7時30分、下灘はまゆう会ふれあい広場の東屋にて休憩。昨日買ったパンとチーズかまぼこの朝食。8時10分出発。海岸通りを歩く。海には真珠貝の養殖ブイが浮かんでいる。魚釣りのアベックが魚釣りをしている。日曜日の朝だ。

9時00分、南風ポケットパークにてトイレ。綺麗な公園だ。9時20分、大門バス停にて休憩。缶コーヒーを飲む。9時40分出発。

11時、津島大橋の手前を右折して遍路道に入る。津島町岩松の遍路道はなぜだか分からないのだけれど、少し空気が重かった。「おへんろさん休憩所」というのがその旧道に2か所あるはずなんだけれど、分からなかったし、並んである商店も寂れていた。そういう風景が空気を重くしてるように感じた。天気も下っていっていた。

11時20分国道56号線に戻って、ドラッグサカエで鎮痛剤を買う。持ってきた15回分の鎮痛剤がなくなりつつあった。買っておかないといつ買えるか分からない。軽いものだし持っていれば安心だと思った。ドリンク剤とのど飴も買う。薬局に隣接している桃太郎という食堂に入る。ランチ700円。カレーうどん、からあげ、ライス、サラダ。お腹一杯になった。
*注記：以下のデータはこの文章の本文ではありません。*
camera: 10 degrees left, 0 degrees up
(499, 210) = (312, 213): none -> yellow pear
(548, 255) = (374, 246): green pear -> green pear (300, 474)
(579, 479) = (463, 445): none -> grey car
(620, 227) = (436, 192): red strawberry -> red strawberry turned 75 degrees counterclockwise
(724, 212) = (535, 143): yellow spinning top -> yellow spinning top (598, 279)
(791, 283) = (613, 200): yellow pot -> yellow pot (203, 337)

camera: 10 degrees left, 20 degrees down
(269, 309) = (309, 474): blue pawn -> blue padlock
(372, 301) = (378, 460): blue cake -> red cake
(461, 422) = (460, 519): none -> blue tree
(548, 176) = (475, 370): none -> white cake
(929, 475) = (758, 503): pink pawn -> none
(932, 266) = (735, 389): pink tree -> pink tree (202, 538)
12時05分出発。少し行って、手に持っていたTシャツを桃太郎に忘れたことに気がつく、振り返ると店の人がこちらに走って来ていた。「あ、すみません」「いえ、お気をつけて」「はい、ありがとうございます」と挨拶して、また歩き始めた。Tシャツもパンツも洗濯してもひと晩では乾かないので手に持って歩いていた。たまに降ったり、ショルダーハーネスにかけたり…。それでパンツは2枚失くした。道路にパンツが落ちていることは、四国では珍しいことではないのかもしれない。他の地域だと、見ることもないと思うけれど。
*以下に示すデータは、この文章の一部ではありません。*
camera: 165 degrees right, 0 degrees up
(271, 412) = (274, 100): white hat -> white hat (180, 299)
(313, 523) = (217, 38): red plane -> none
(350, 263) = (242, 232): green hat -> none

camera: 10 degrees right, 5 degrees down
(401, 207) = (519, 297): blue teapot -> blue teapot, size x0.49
12時にサンクス津島店にて買い物。非常食がないと安心できない。国道と言えども何もないところも多い。荷物は少し重くなるけれど、気持ちはかなり軽くなる。寝て食うことができれば、生きられる。簡単なシステムなのだ。文明が複雑にする。それだけのこと。

サンクスを出るとまた歩き始めた。

岩松の文六餅屋さん、おじさんと少し話をしました。

岩松の文六餅屋さん、おじさんと少し話をしました。


獅子文六の奥さんの実家がここ津島町岩松で、小説「てんやわんや」はこの地を舞台にいした作品。これから先、松尾峠遍路道には、へんろ小屋「てんや」と「わんや」がある。ちなみに漫才師獅子てんや・瀬戸わんやも獅子文六と小説から命名したそうだ。